Aussi, monsieur le ministre, les méthodes pédagogiques nous permettent de comprendre que, par la méthode enseignée, les pédagogies actuelles peuvent créer une confusion entre les différents niveaux de codage et de décodage ; plus encore, la question du socle de connaissances, de la lecture et de l'écriture traduit aussi quelque part le paradigme d'un nouveau tempo de la pensée puisque, aujourd'hui, le temps de la maturation de la pensée, nécessaire à toute compréhension, le temps de la genèse et de la filiation, laissent la place au temps du discontinu et de l'éphémère.

De plus, si la fonction d'autorité inhérente à tout apprentissage devient incertaine pour l'élève, celui-ci risque d'aborder l'école avec une certaine désaffection pour celle-ci : elle n'est alors qu'obligatoire. L'élève perdra alors la saveur d'apprendre, celle qui permet d'accéder à la signification des mots et des concepts, celle qui facilite la compréhension du monde, en dissipant peur et insécurité et en permettant de construire sa pensée.
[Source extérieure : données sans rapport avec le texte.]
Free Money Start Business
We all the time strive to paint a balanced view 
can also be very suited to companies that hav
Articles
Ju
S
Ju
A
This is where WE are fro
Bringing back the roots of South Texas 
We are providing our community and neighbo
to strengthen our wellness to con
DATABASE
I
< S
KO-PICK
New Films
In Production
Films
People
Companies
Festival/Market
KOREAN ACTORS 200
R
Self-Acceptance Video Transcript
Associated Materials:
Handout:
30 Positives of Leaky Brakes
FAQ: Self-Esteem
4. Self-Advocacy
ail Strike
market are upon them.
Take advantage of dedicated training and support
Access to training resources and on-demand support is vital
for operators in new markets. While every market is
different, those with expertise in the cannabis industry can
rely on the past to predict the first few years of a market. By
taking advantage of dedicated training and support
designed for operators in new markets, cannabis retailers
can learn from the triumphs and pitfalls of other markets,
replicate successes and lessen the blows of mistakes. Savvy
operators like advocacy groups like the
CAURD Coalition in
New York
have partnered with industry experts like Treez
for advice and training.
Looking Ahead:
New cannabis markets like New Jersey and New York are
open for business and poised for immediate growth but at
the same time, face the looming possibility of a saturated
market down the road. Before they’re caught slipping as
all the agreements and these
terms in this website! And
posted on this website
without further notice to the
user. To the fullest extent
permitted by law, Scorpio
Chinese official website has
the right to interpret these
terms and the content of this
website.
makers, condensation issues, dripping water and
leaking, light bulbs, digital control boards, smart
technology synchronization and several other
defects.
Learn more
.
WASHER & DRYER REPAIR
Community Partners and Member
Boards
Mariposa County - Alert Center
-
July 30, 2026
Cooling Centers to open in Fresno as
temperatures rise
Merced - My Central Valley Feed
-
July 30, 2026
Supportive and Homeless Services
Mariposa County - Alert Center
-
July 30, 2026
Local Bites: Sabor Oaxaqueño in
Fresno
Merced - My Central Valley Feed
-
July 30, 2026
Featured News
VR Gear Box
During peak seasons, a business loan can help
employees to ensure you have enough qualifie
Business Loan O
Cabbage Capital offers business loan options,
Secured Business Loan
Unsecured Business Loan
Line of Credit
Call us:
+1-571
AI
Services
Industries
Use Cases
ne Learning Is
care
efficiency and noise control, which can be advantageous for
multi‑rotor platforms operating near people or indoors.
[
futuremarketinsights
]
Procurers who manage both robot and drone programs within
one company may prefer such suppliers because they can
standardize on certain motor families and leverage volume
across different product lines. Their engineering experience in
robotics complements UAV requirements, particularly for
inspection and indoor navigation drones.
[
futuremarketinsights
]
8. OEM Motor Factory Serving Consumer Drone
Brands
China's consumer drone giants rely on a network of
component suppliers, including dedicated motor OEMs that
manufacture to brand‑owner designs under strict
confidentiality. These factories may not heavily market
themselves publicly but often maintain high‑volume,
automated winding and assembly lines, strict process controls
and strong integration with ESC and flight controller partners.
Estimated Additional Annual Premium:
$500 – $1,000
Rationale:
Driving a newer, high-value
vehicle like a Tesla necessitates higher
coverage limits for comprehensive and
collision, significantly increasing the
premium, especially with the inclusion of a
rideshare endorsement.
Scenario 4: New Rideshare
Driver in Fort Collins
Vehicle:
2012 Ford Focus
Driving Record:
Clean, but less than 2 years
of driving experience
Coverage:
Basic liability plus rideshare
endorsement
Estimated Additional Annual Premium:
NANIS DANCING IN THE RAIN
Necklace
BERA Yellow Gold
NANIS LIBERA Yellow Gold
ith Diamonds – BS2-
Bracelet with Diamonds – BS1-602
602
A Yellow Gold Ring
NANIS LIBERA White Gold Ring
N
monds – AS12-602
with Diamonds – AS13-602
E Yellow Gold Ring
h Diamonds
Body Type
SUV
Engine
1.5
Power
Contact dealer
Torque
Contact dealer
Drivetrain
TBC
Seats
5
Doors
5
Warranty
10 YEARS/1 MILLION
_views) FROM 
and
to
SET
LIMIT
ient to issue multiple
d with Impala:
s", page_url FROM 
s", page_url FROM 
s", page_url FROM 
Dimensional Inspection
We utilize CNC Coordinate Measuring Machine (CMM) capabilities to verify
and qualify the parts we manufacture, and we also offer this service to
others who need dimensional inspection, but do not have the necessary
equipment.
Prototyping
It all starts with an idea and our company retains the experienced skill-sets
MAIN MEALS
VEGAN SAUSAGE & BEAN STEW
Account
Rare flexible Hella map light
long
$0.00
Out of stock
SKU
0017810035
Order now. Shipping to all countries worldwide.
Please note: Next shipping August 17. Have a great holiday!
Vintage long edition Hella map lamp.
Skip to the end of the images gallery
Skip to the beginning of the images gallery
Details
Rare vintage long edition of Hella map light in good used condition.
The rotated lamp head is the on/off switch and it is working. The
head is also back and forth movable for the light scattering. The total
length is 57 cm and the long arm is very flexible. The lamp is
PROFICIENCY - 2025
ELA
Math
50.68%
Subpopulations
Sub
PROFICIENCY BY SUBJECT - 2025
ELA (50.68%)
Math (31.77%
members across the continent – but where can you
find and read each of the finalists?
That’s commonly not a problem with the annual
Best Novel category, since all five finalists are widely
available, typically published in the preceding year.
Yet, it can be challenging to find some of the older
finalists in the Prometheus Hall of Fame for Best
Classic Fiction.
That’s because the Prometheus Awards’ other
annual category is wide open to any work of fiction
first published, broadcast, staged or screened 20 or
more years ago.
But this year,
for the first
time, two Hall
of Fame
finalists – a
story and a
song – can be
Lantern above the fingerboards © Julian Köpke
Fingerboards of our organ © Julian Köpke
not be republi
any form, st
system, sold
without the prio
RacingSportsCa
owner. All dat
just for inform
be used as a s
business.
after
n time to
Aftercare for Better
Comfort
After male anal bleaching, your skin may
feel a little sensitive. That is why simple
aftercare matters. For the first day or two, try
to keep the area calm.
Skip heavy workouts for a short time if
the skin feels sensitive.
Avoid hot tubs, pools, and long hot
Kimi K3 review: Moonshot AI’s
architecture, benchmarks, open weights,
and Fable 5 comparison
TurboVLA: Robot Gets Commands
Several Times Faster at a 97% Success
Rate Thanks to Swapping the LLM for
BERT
Cette saveur d'apprendre se construit bien évidemment non seulement à l'école élémentaire, mais également à l'école maternelle.

Telles sont les quelques observations que je tenais à formuler, mes chers collègues, alors que nous abordons l'examen de l'article 6, un article, je le répète, fondamental dans le projet de loi qui nous est soumis.